Federal records experts say it was Mrs. Clinton’s responsibility to preserve her work emails—whether was on a BlackBerry server, her own personal server or any other commercial or private service.

“She violated the Federal Records Act through her scheme of using only a personal account and compounding that with use of a private server—and now, it appears, in an additional way by shutting down BlackBerry accounts that contained her official emails for several weeks at the outset of her tenure,” said Dan Metcalfe, former director of the Justice Department’s Office of Information and Privacy, who now teaches at American University. Mr. Metcalfe served at Justice during Republican and Democratic administrations, including Mr. Clinton’s.

Mrs. Clinton’s use of a personal email wasn’t expressly prohibited but was discouraged. Further, federal laws required that she maintain all copies of work-related material.
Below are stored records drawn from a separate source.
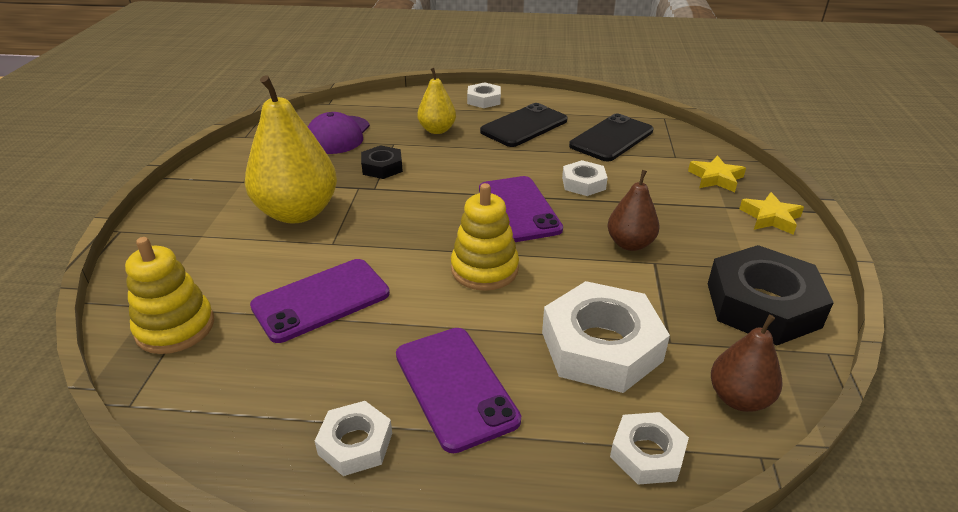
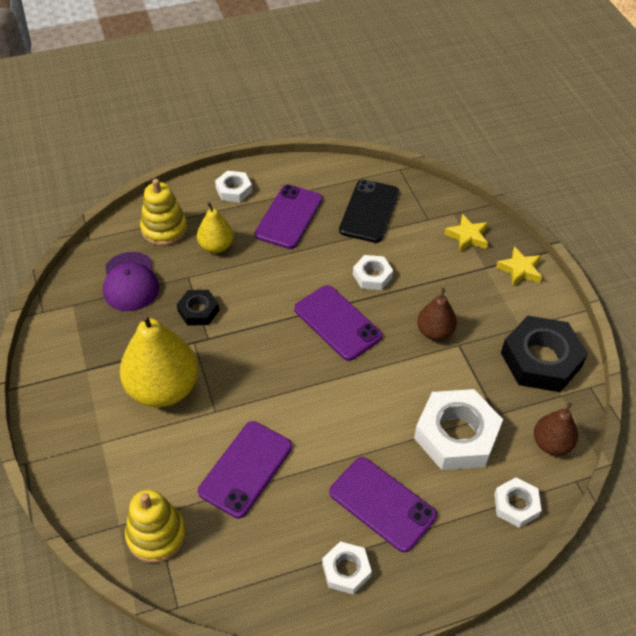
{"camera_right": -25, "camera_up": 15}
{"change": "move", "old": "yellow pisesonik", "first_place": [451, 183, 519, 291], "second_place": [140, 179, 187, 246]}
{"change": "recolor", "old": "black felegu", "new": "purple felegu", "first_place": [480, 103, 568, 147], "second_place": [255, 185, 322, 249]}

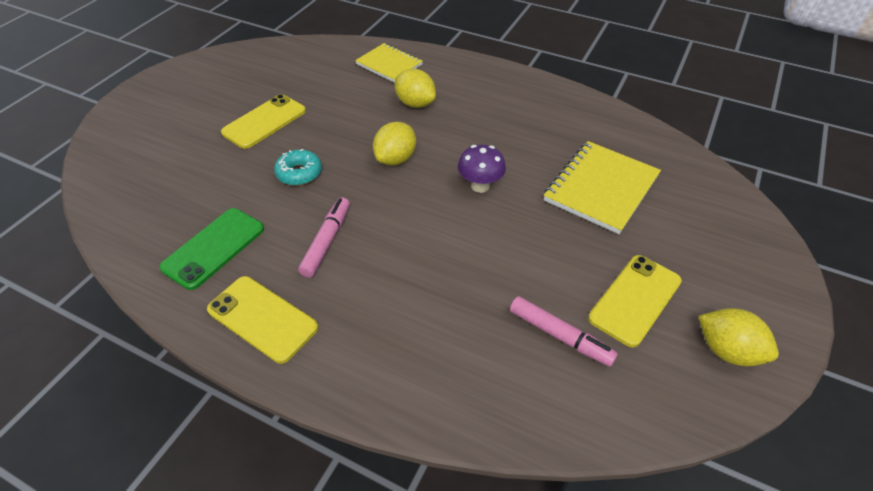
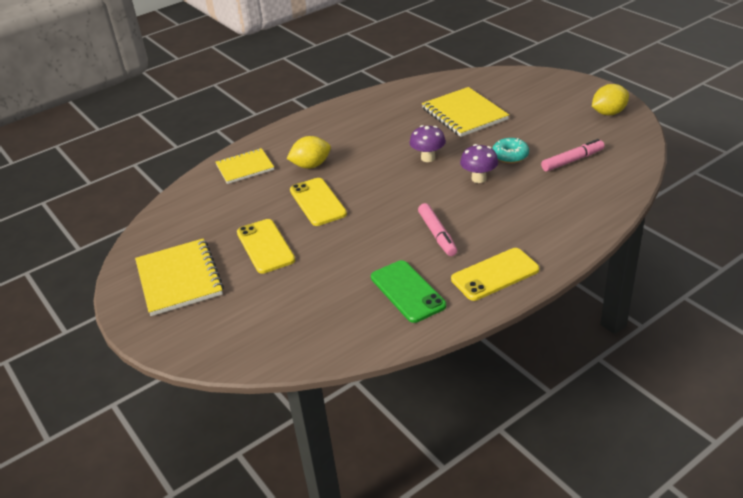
{"camera_right": -60, "camera_up": -10}
{"change": "move", "old": "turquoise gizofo", "first_place": [274, 149, 322, 186], "second_place": [492, 138, 529, 163]}
{"change": "rotate", "old": "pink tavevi", "first_place": [298, 197, 350, 278], "second_place": [418, 203, 457, 256], "degrees": -150}
{"change": "delete", "old": "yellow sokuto", "first_place": [373, 122, 416, 165]}
{"change": "move", "old": "yellow felegu", "first_place": [588, 255, 682, 347], "second_place": [290, 178, 347, 226]}
{"change": "insert", "new": "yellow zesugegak", "second_place": [135, 239, 224, 316]}
{"change": "insert", "new": "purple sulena", "second_place": [460, 144, 498, 183]}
State Department officials have said their initial request to Mrs. Clinton for any government records last year covered all records, during any time period.

“In October of last year, the State Department wrote to Secretary Clinton asking her to provide any federal records in her possession. That request covered records of any format, whether paper or electronic and was not limited to any single email account,” a department official said.

The Federal Records Act—the law that governs federal records for most executive-branch officials, not people in Congress—permits the attorney general to attempt to recover lost documents. But such a scenario is rare, and the act is an administrative one, with no criminal penalties attached to any failure to comply.

The Justice Department and the National Archives and Records Administration declined to comment on whether such a referral had been made or what attempts either department is making with regards to the two months of missing emails.

Jason R. Baron, a lawyer at a Drinker Biddle and former director of litigation at the Archives, said that enforcement of federal records laws was difficult.

“There isn’t a NARA records police,” said Mr. Baron. “The sun comes up every morning and not every federal employee acts to properly comply with the Federal Records Act in every instance. Especially when it comes to email record-keeping, we have been living in an imperfect world for quite some time.”